*** TRECHO FORNECIDO ***

Por que doze signos de 30 graus
Publicado por WDreamers · Texto alterado em 23/08/2026. Método e critérios editoriais
O círculo possui 360 graus. Dividi-lo em doze partes iguais produz setores de 30 graus.
Hoje essa estrutura parece tão natural dentro da astrologia que é fácil imaginar que sempre existiu dessa forma. Historicamente, porém, o zodíaco regular foi uma construção desenvolvida ao longo do tempo.
A astronomia babilônica já utilizava estrelas e constelações ao longo da faixa zodiacal como referências. Mais tarde, durante o primeiro milênio antes da era comum, aparece documentado um sistema matemático em que a eclíptica é dividida em doze signos iguais de 30 graus. Evidências textuais situam a consolidação desse zodíaco de 360 graus por volta do período persa da Mesopotâmia, com atestações a partir do século V a.C.
A força de uma divisão regular
Uma faixa de constelações irregulares é útil para reconhecer o céu. Uma escala regular é muito melhor para calcular.
Se cada setor possui 30 graus, uma posição pode ser expressa de maneira uniforme. O fim de um signo coincide exatamente com o início do seguinte. A distância entre posições pode ser calculada sem depender do tamanho visual de uma figura estelar.
A passagem para um zodíaco matemático permitiu transformar observação em coordenada.
É uma mudança comparável à diferença entre dizer “o barco está próximo daquela ilha” e informar uma longitude precisa.
Por que doze?
Não existe uma única explicação simples que deva ser apresentada como certeza absoluta.
O número doze já possuía forte presença em calendários e na organização astronômica mesopotâmica. Um ano contém aproximadamente doze ciclos lunares, e calendários de doze meses tinham papel central. A matemática sexagesimal babilônica também tornava divisões como 12, 30, 60 e 360 particularmente convenientes.
Historiadores da astronomia discutem exatamente como esses fatores se combinaram. O que podemos afirmar com segurança é que a divisão em doze signos de 30 graus aparece dentro de um ambiente matemático e calendárico no qual essas relações numéricas eram profundamente familiares.
Isso é diferente de dizer que “a natureza exige doze signos”. A estrutura é histórica e matemática.

***

● O QUE FAZER
(1) Liste todos os números que o texto sobre o zodíaco de doze signos indica como divisões particularmente convenientes na matemática sexagesimal babilônica.
(2) Transcreva do texto sobre o zodíaco de doze signos, sem alterar nada, o trecho que começa com as palavras "A força de uma" e termina com "uma longitude precisa.".
Os registros não têm nenhum papel nesta parte.

*** REGISTROS SELECIONADOS ***

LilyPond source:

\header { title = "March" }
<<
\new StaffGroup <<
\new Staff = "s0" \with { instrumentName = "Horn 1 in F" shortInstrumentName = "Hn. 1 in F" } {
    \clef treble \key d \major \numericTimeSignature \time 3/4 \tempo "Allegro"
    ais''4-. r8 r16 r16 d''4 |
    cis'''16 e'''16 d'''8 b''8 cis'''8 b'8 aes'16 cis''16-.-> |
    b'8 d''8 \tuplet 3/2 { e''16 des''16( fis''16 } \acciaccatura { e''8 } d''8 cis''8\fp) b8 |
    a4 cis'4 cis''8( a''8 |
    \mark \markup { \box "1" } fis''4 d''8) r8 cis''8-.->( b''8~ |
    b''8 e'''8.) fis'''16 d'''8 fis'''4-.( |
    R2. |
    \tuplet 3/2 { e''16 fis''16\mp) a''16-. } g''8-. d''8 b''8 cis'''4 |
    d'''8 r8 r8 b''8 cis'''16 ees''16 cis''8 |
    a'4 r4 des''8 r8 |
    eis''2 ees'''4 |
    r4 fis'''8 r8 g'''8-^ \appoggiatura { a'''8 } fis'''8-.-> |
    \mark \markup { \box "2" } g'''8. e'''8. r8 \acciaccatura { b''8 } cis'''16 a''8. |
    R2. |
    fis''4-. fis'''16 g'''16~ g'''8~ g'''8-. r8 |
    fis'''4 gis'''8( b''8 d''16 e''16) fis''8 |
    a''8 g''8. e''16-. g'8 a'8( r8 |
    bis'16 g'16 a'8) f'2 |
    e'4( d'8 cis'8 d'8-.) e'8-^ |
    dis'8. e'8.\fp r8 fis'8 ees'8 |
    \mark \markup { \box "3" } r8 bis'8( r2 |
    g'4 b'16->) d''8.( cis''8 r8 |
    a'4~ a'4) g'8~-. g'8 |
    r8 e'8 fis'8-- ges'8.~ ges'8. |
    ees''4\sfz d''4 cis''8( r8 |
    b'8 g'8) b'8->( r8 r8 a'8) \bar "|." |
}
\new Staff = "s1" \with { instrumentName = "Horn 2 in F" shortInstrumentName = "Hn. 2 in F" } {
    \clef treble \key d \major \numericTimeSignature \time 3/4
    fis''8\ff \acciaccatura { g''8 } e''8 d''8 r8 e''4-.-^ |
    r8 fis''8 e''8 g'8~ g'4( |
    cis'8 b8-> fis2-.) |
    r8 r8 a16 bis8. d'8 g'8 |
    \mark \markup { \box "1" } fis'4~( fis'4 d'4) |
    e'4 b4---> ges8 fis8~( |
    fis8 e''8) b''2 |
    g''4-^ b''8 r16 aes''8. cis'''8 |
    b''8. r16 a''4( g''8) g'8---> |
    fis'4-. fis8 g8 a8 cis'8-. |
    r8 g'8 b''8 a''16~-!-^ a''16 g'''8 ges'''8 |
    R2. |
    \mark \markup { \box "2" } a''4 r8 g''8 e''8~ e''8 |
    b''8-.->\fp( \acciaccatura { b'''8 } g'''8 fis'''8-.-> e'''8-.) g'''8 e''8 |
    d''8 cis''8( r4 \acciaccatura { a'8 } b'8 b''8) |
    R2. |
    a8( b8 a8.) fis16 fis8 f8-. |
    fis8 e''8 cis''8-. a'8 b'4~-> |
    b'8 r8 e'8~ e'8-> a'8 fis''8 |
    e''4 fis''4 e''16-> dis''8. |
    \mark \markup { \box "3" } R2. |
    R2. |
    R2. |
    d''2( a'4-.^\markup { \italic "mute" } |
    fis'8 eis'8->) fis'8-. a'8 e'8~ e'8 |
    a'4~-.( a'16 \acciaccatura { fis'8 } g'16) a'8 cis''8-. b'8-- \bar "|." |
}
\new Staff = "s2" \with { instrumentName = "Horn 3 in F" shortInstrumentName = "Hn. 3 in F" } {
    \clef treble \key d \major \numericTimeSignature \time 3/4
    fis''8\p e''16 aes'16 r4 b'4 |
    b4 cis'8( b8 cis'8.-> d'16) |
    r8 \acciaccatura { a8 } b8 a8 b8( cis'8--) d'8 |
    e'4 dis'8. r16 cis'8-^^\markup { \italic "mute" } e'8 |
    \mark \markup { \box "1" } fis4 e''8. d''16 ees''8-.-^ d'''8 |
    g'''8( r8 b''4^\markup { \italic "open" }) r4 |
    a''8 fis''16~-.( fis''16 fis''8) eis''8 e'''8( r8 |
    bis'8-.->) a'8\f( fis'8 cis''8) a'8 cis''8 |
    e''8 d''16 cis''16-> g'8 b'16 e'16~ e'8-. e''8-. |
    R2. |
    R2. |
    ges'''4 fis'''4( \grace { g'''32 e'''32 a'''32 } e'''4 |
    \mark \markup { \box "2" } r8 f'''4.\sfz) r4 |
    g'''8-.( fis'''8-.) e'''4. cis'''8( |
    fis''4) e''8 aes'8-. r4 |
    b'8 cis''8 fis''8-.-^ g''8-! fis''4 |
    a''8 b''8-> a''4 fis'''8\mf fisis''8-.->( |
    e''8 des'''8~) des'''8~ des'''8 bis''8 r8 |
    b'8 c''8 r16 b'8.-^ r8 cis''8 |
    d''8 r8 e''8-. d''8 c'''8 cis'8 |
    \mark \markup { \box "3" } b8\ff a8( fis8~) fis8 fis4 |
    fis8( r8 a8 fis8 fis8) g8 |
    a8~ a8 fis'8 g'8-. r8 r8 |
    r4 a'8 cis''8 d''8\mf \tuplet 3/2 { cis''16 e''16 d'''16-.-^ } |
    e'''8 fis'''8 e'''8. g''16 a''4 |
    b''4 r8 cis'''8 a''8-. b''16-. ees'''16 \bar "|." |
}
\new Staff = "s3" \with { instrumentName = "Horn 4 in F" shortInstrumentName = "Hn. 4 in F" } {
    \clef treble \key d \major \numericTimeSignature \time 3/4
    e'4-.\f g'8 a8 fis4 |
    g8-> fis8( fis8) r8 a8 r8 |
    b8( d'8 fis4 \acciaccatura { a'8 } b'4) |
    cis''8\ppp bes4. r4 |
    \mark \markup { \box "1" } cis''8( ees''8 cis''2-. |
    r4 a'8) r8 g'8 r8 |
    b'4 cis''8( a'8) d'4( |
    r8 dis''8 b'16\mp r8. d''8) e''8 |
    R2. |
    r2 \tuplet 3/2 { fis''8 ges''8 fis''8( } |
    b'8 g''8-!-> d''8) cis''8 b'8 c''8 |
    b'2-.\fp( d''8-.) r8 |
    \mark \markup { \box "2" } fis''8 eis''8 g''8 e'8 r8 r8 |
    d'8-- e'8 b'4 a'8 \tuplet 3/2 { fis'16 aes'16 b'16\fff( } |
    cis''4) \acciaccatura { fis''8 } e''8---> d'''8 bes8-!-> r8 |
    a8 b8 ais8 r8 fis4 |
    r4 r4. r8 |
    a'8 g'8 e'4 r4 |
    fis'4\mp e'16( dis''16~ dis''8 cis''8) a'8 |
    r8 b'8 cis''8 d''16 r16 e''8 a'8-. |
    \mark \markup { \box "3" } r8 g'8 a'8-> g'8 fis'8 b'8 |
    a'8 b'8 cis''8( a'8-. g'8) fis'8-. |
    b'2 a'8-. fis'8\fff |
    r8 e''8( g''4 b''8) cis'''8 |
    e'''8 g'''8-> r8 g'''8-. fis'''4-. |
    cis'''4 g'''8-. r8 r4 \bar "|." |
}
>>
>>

***

● RESPOSTAS POR TAREFA
(1) 12, 30, 60 e 360

(2)
A força de uma divisão regular
Uma faixa de constelações irregulares é útil para reconhecer o céu. Uma escala regular é muito melhor para calcular.
Se cada setor possui 30 graus, uma posição pode ser expressa de maneira uniforme. O fim de um signo coincide exatamente com o início do seguinte. A distância entre posições pode ser calculada sem depender do tamanho visual de uma figura estelar.
A passagem para um zodíaco matemático permitiu transformar observação em coordenada.
É uma mudança comparável à diferença entre dizer “o barco está próximo daquela ilha” e informar uma longitude precisa.